### Description of the task
Return all of the data exactly as written, without the pictures.

### Collected data

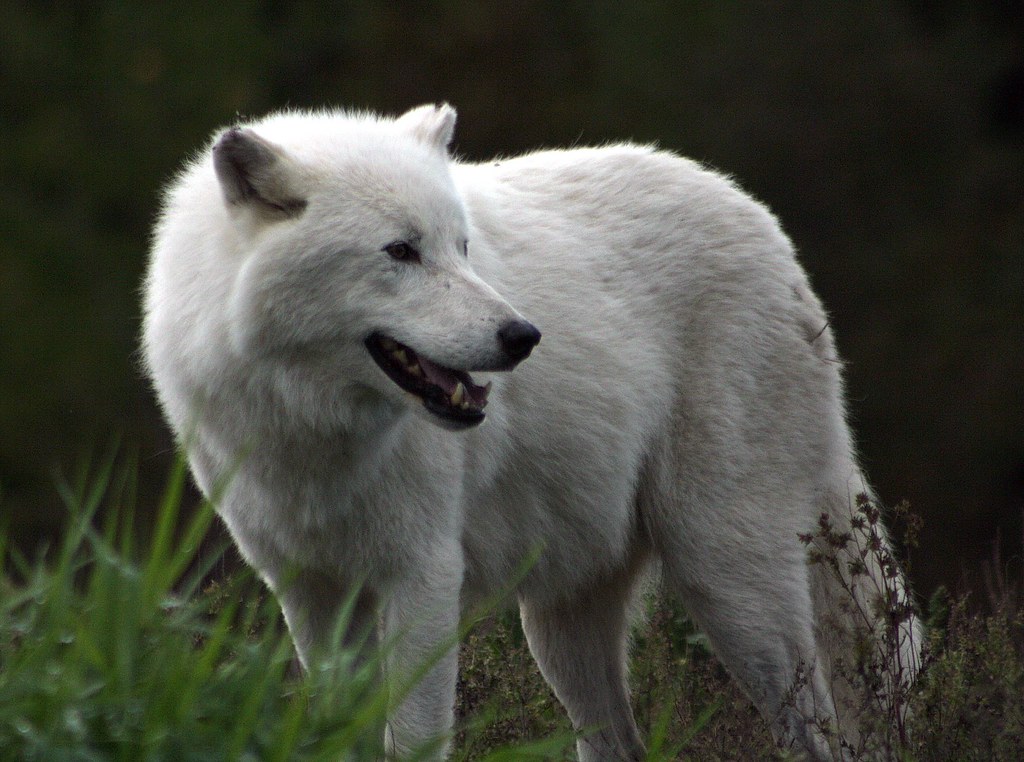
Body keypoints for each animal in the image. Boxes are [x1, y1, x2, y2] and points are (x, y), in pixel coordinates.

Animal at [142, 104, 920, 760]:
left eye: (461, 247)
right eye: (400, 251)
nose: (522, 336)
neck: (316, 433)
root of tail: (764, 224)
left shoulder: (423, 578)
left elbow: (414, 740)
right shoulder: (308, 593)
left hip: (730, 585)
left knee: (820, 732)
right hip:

### Exercise result
Body keypoints for each animal in the image. Boxes are [x1, y1, x2, y2] and points are (x, y), in pixel coordinates.

Animal at [142, 104, 920, 760]:
left eye: (461, 247)
right eye: (400, 251)
nose: (522, 336)
neck: (316, 433)
root of tail: (764, 224)
left shoulder: (423, 578)
left elbow: (414, 740)
right shoulder: (308, 593)
left hip: (730, 585)
left knee: (820, 732)
right hip:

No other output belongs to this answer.